89,219 is the number tattooed on the forearm that a young man shows on camera. It displays it with pride. This is the grandson of Arianna Szörenyl. She is an old woman of energetic speech and transparent gaze with a rare facility to make herself understood, which is probably the best way to make herself loved. Her childhood story tells of Nazi concentration camps, of hunger, abandonment, hatred, pain, much pain, the worst imaginable of the human being. But also, and here the clarity of her eyes, of affection, of transmitted inheritance and, above all, of resistance. She, like Sarah Lichtsztejn-Montard, Helga Weiss and sisters Andra and Tatiana Bucci,He lived something similar to what the young German woman, confined for two years in an apartment in Amsterdam and who ended up assassinated in the Nazi camp in Bergen-Belsen at the age of 15, told once and forever in her famous diary. The difference, obviously, is that they survived and, with their own voice, continue to count it. They do it in the documentary Discovering Anne Frank. Parallel stories, which opens on platforms this Friday, by Italian directors Anna Migotto and Sabina Fedeli . The grandson at the beginning is good proof of the capacity of conviction and emotion in each of the stories. The tattooed number is the same as her grandmother's. Forever.
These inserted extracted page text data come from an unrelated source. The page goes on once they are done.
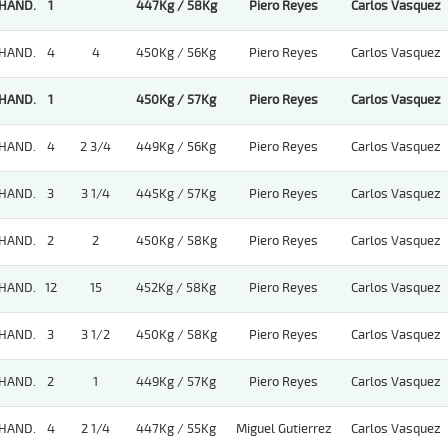
HAND.
1
447Kg / 58Kg
Piero Reyes
Carlos Vasquez
HAND.
4
4
450Kg / 56Kg
Piero Reyes
Carlos Vasquez
HAND.
1
450Kg / 57Kg
Piero Reyes
Carlos Vasquez
HAND.
4
2 3/4
449Kg / 56Kg
Piero Reyes
Carlos Vasquez
HAND.
3
3 1/4
445Kg / 57Kg
Piero Reyes
Carlos Vasquez
HAND.
2
2
450Kg / 58Kg
Piero Reyes
Carlos Vasquez
HAND.
12
15
452Kg / 58Kg
Piero Reyes
Carlos Vasquez
HAND.
3
3 1/2
450Kg / 58Kg
Piero Reyes
Carlos Vasquez
HAND.
2
1
449Kg / 57Kg
Piero Reyes
Carlos Vasquez
HAND.
4
2 1/4
447Kg / 55Kg
Miguel Gutierrez
Carlos Vasquez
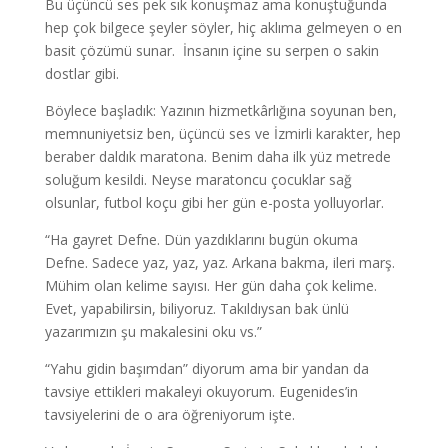
Bu üçüncü ses pek sık konuşmaz ama konuştuğunda
hep çok bilgece şeyler söyler, hiç aklıma gelmeyen o en
basit çözümü sunar. İnsanın içine su serpen o sakin
dostlar gibi.
Böylece başladık: Yazının hizmetkârlığına soyunan ben,
memnuniyetsiz ben, üçüncü ses ve İzmirli karakter, hep
beraber daldık maratona. Benim daha ilk yüz metrede
soluğum kesildi. Neyse maratoncu çocuklar sağ
olsunlar, futbol koçu gibi her gün e-posta yolluyorlar.
“Ha gayret Defne. Dün yazdıklarını bugün okuma
Defne. Sadece yaz, yaz, yaz. Arkana bakma, ileri marş.
Mühim olan kelime sayısı. Her gün daha çok kelime.
Evet, yapabilirsin, biliyoruz. Takıldıysan bak ünlü
yazarımızın şu makalesini oku vs.”
“Yahu gidin başımdan” diyorum ama bir yandan da
tavsiye ettikleri makaleyi okuyorum. Eugenides’in
tavsiyelerini de o ara öğreniyorum işte.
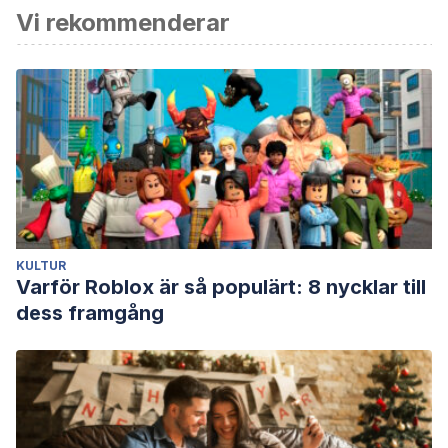
Vi rekommenderar
Norton, M.I., Mochon, D., Ariely, D. (2012). The IKEA effect:
When Labor leads to love. Journal of Consumer
Psychology, 22(3), 453-460.
Shapiro, L. (2004). Something from the Oven: Reinventing
Dinner in 1950s’ America. New York: Viking
Lawrence, D. H., & Festinger, L. (1962). Deterrents and
Reinforcement: the Psychology of Insufficient Reward.
Stanford, CA: Stanford University Press.
KULTUR
Varför Roblox är så populärt: 8 nycklar till
dess framgång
“We wanted to know if Ana's story told a thousand times and many others forgotten could tell something of what is happening now in the world in general and in Europe in particular. We are experiencing a strange boom in nationalisms, xenophobic attitudes towards refugees and rejection of immigrants. The extreme right is experiencing a regrowth that shows us that, at the end of the day, we continue to learn nothing, "says the first of the two filmmakers mentioned. She takes a second and corrects herself: «Actually, the original idea was simply to pay tribute to Ana on the occasion of what would have been her 90th birthday. And do it with the voice of other Anas . He was talking to them when we realized the opportunity of the matter. It was they who, from their experience and their relative fright at what is happening in the world right now, redirected, so to speak, the plot of the film ».

The documentary is structured around two axes. On the one hand, the actress Helen Mirren, from the perfect reconstruction by the Piccolo Teatro in Milan of the Anne Frank apartment, recovers fragments of both the original text and the experience of confinement itself. «You cannot compare what we are experiencing now with the coronavirus and that, but there is a thread that connects the two experiences. I think now the newspaper is better understood, "says Migotto. The other narrative thread is the one that follows a young woman played by the actress Martina Gatti across Europe and the traces left by that unfading suffering. "Ana wrote her life as a teenager can now do on a social network," continues the director. But there is something else: «The interesting thing is to discover again that we are not only facing the life of a teenager in an extremely cruel situation. We are also in front of a young woman who is able to interpret what is happening around her from a political point of view. I am convinced that today Anne Frank is Greta Thunberg or Malala Yousafzai. All three have discovered within them the power of rebellion. Racism, anti-Semitism, Islamophobia or machismo are the same over time. Until today ».

The film is all a claim and a tribute to memory. The camera travels to the depths of the horror now turned into a museum while recounting injuries and offenses through photographs, footprints, scars and, of course, the tattoos of shame. Grandmothers, children, grandchildren and, of course, historians speak. Remembering is a tiring and annoying exercise. It requires reflection and understanding. To understand a period of crisis like the current one, there are two positions: bothering to understand and remembering to know where we come from, or the opposite: that is, letting forgetfulness take responsibility for blaming others for everything that happens to us. Hatred of the other is more comfortable than understanding » , reasons Anna Migotto, and Arianna, Sarah, Helga, Andra and Tatiana agree with him.

the other painted newspaper of the Holocaust

Of all the testimonies that 'Discovering Anne Frank' accumulates, orders and cleans up, few are as perfectly drawn as Helga Weiss. She, who was born in 1929 (the same year that Anne Frank) began to write her story in 1938. Shortly thereafter, she experienced the Nazi invasion confined to her home, since Jews were not allowed to go to school. In 1941, the entire family was sent to the camp that the Nazis made a model and propaganda. And there, in Terezín (or Theresienstadt), the girl documented everyday life with a firm hand. And with the same clarity that he drew the unconscious joy of a baby who refuses to be nothing more than a baby, even in the worst moments he managed to accurately describe the crudest and most incomprehensible of horrors. She lived there for three years until she was transferred to Auschwitz. Before getting into the car, he handed his uncle the pages of his diary and he took care to hide it among the bricks on the wall. Of the three thousand children who were sent from Terezín to the most famous of the places of extermination, only a hundred survived. Helga was one of them. He finally returned to Prague again at the age of 15. Then she studied art and much later, yesterday, she proudly shows each piece of her memory before the camera of Anna Migotto and Sabina Fedeli.